Armando, mi hijo, y yo ascendimos, junto con un buen amigo, a una mojotera en lo alto de la montaña. Varias horas de caminata cuesta arriba, con varios tramos de escalada, nos hizo llegar a las cumbres un poco más que cansados, pero esperanzados por los grandes ciervos que habitan las alturas. Al día siguiente, mi hijo tenía ampollas en los pies. Se había puesto calcetines delgados, cuando deben usarse gruesos para evitar las ampollas. No permitió que le colocara vendaje. Se aguantó hasta llegar al vehículo, donde se quitó las botas y recargó los pies sobre el tablero de la camioneta. Así viajó hasta Colima. Para colmo, nos invadieron las güinas.
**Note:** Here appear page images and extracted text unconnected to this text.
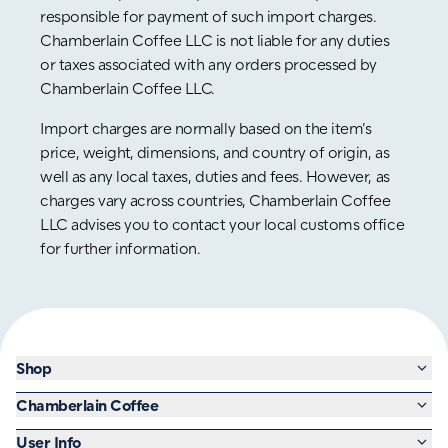
responsible for payment of such import charges.
Chamberlain Coffee LLC is not liable for any duties
or taxes associated with any orders processed by
Chamberlain Coffee LLC.
Import charges are normally based on the item’s
price, weight, dimensions, and country of origin, as
well as any local taxes, duties and fees. However, as
charges vary across countries, Chamberlain Coffee
LLC advises you to contact your local customs office
for further information.
Shop
Chamberlain Coffee
User Info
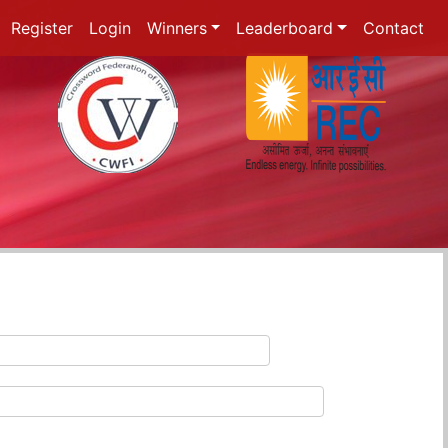
Register
Login
Winners
Leaderboard
Contact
Dos cazadores descendían de un cerro cargando un venado grande. Un traspié de uno de ellos ocurrió de tal modo que se fracturó el tobillo. Les faltaba mucho para terminar el descenso. Su compañero bajó a pedir ayuda, que llegó al día siguiente, cuando la pierna del accidentado se encontraba muy inflamada. Pasó toda la noche padeciendo la fractura a la intemperie.

Otros ataques de abejas africanizadas han resultado letales. Años atrás, en el Club Cinegético Colimán nos dieron la mala noticia de que un socio había fallecido cuando un enjambre se ensañó con él hasta causarle la muerte. Descanse en paz.

Hace unos años, un cazador y su padre salieron a la cacería de venados. El hijo se apostó en un “espiadero” en lo alto; el padre buscó uno más alejado. Acordaron que a la mañana siguiente se verían en el primer puesto. Más tarde, un disparo se escuchó en el monte. El padre supuso que su hijo habría tirado a un ciervo. En realidad, al subir a su puesto, la escopeta, cargada, cayó y se disparó. El joven murió al desangrarse. Su cuerpo fue rescatado por socorristas. Descanse en paz.

Esa es otra cara de la cinegética. Con relativa frecuencia, los cazadores sufren percances. En ocasiones son leves como las luxaciones, las cortadas, los golpes, las caídas. A veces, resultan graves o fatales.

Sin embargo, quienes portan activos los profundamente humanos genes de la caza, no se desalientan. Toman más precauciones, se vuelven más cautelosos, más cuidadosos de las medidas de seguridad. Saben que un accidente puede ocurrirles en el acto de estar cazando, en el trayecto. Son conscientes de que bichos diversos pueden atacarlos. El riesgo es parte de su actividad. Persisten porque no pueden abandonar la caza, no entenderían la vida sin ella. Y, en todo caso, en la ciudad las probabilidades de un percance son más altas que en el monte.